Deemed the deepest draft since 2003, the early returns of the 2013 NHL draft is certainly looking like they could live up to the hype. Two players from that class will get another go at it when the Tampa Bay Lightning and Washington Capitals take on each other.
After missing the first handful of games this season, Jonathan Drouin is slowly starting to show the offensive skill set that made him such a highly prospect. Taken third overall, Drouin took a different route that the majority of the top picks did not take that year – he spent another year in juniors.
Seven of the top ten draft picks in 2013 played in the NHL right away, Drouin was one of the three who did not. He used that time to hone his all-around skills – making the shift from wing to center with his junior team, the Halifax Mooseheads.
Drouin played wing the year before to fellow top prospect and eventual first overall pick, Nathan MacKinnnon, and despite heading back to Halifax without him he would put up even better numbers than his draft year.
After posting 105-points (41 G, 64 A) with MacKinnon, Drouin scored three more points in three less games – finishing with 108-points (29 G, 79 A). Drouin has showed some of that playmaking ability early on in limited playing time, with 10-assists in 20 games played.
Like Drouin, Andre Burakovsky is learning a new position but he is doing so at the highest level. Playing winger last season with the Erie Otters, Burakovsky made the shift to center after making the Capitals out of camp.
Also like Drouin, Burakovsky benefitted from having an elite talent playing on his line. The favorite to go first overall in the upcoming NHL draft, Connor McDavid served as Burakovsky’s center for the Otters.
But now at the next level, the Swedish born teenager is showing that he has plenty of his own talent to boot.
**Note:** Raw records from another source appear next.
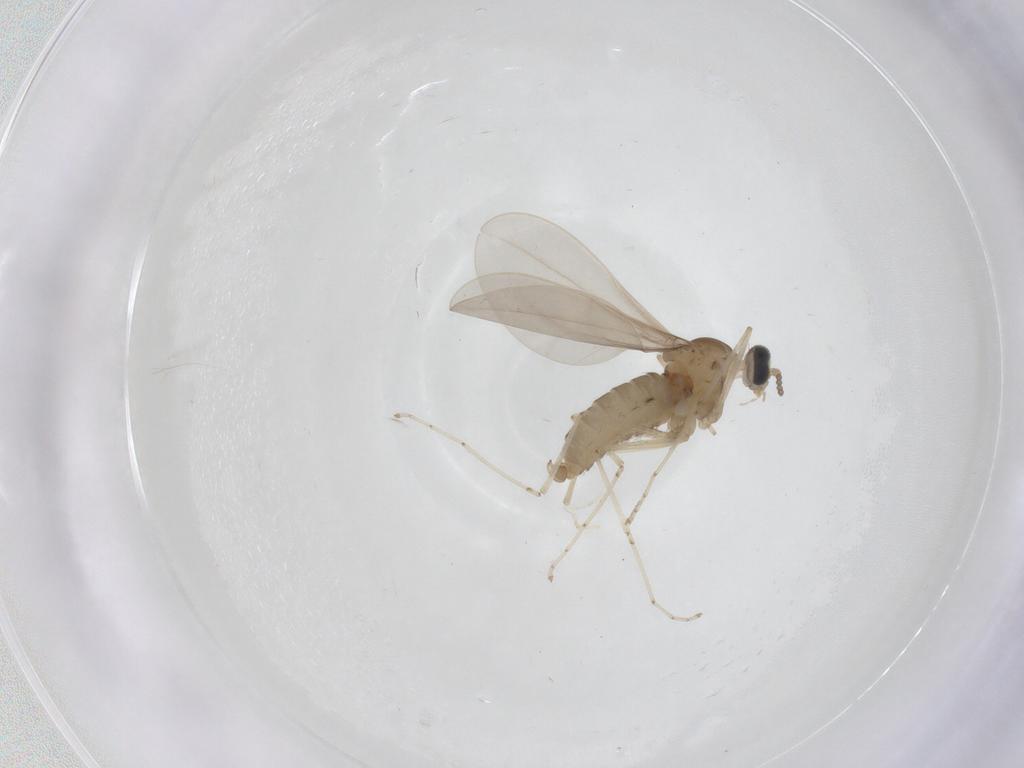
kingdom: Animalia
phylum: Arthropoda
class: Insecta
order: Diptera
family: Cecidomyiidae
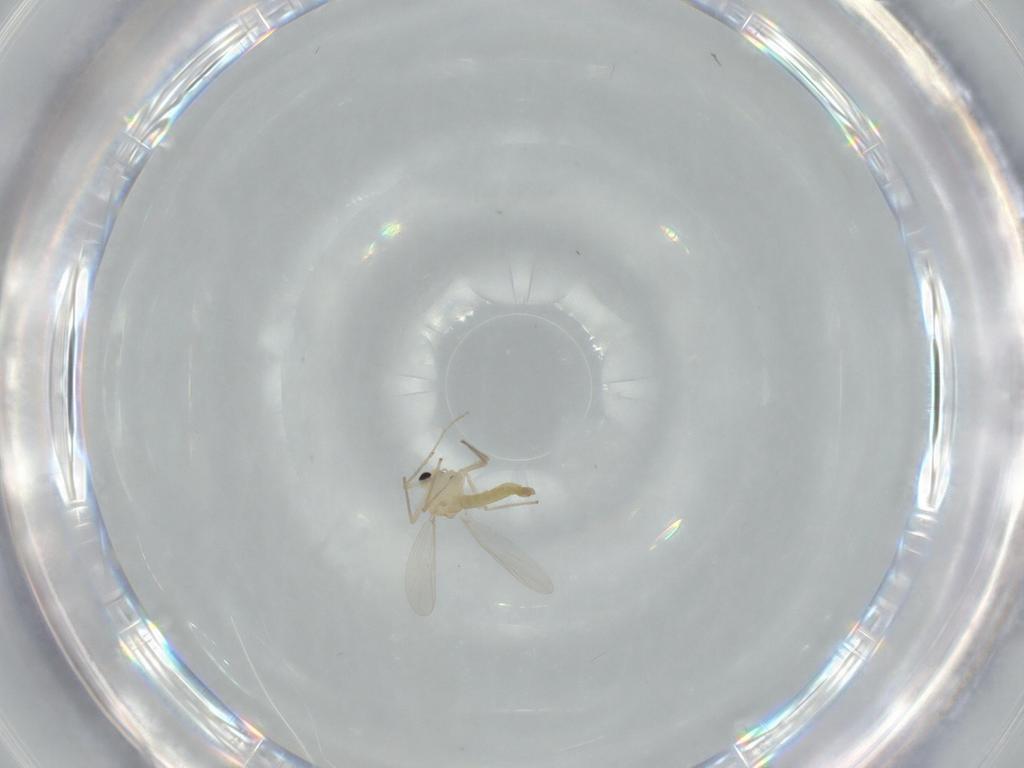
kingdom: Animalia
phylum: Arthropoda
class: Insecta
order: Diptera
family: Chironomidae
The Capitals have been in dire search for a permanent answer behind their top center, Nicklas Backstrom and despite not having any NHL experience; Burakovsky was able to beat out another first round Capital to win the second line job – Evgeny Kutnetzov.
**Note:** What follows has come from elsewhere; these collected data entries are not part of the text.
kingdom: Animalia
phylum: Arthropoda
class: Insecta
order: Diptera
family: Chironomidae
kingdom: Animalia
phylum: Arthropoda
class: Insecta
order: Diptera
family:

As with any young player, especially teenagers in their first NHL season, struggles will be expected. Drouin has seen himself a healthy scratch on several occasions this year, a victim of a deep team as well and getting familiar with the NHL game (namely playing without the puck) but with Vladislav Namestnikov being sent back to the AHL, it could open things up for more and consistent playing time.
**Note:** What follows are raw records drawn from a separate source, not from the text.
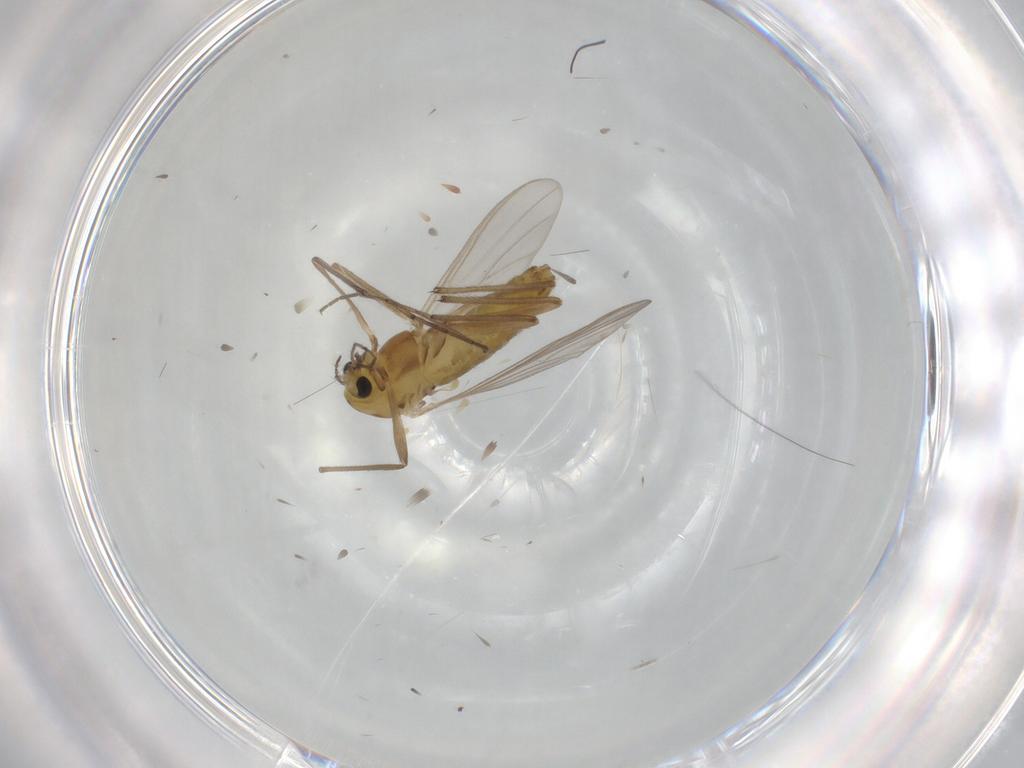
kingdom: Animalia
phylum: Arthropoda
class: Insecta
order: Diptera
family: Chironomidae
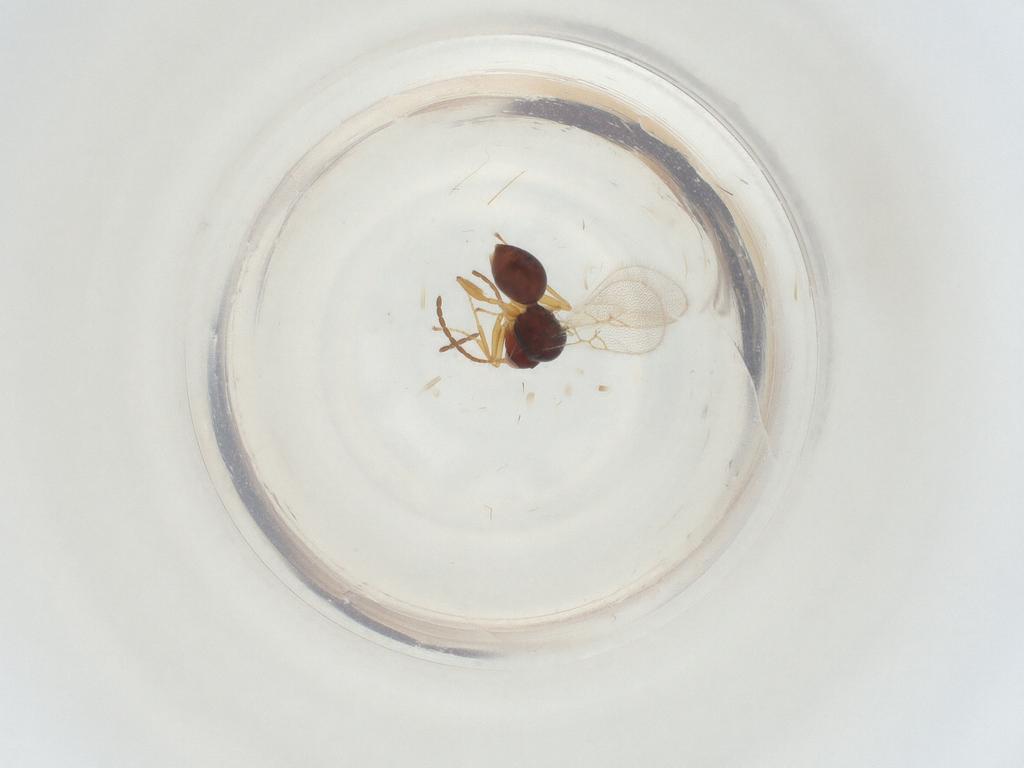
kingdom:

Burakovsky, on the other hand, got off his NHL career on tear by registering points in four straight games and in seven of the first nine overall. Not really talked about as a legitimate Calder Trophy candidate early on – the Swede threw himself at the top of the list with his month of October.
The month has been trying however, as the young Capital has only registered a single goal in his last ten games – eventually leading to him being a healthy scratch for the first time in his career this past Saturday.
In a Washington Post article, Capitals’ head coach Barry Trotz had this to say about his young center,
“I think Burt’s on a little bit of a downward turn here,” Coach Barry Trotz said “It’s okay. Pull him out of a game, let him reset, if you will. I think it’s always good to get the urgency level up and the detail level up with any young guy or anybody really. He’s no different than someone else. He’s been good.”
Now his struggles have brought up the question on whether or not they should allow Burakovsky to participate in the upcoming World Junior Hockey Championships tournament, as he was named to the preliminary roster for team Sweden.
If there is one thing they isn’t a question, it is the skill that both of these players possess. As with every down, there comes an up and when they are up both Drouin and Burakovsky have shown the potential to be two of the more dangerous players in the league.